■ Work item
Here, the job is to give back every entry below unchanged, omitting pictures.

Page-level text extractions:
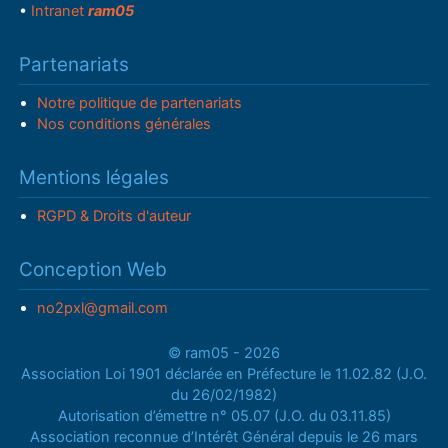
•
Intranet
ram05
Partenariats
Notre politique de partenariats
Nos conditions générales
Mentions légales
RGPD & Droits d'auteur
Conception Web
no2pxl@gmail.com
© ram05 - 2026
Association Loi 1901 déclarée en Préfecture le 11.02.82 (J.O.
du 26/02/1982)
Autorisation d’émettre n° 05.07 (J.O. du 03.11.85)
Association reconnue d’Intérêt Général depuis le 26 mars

■ Solution to this task
•
Intranet
ram05
Partenariats
Notre politique de partenariats
Nos conditions générales
Mentions légales
RGPD & Droits d'auteur
Conception Web
no2pxl@gmail.com
© ram05 - 2026
Association Loi 1901 déclarée en Préfecture le 11.02.82 (J.O.
du 26/02/1982)
Autorisation d’émettre n° 05.07 (J.O. du 03.11.85)
Association reconnue d’Intérêt Général depuis le 26 mars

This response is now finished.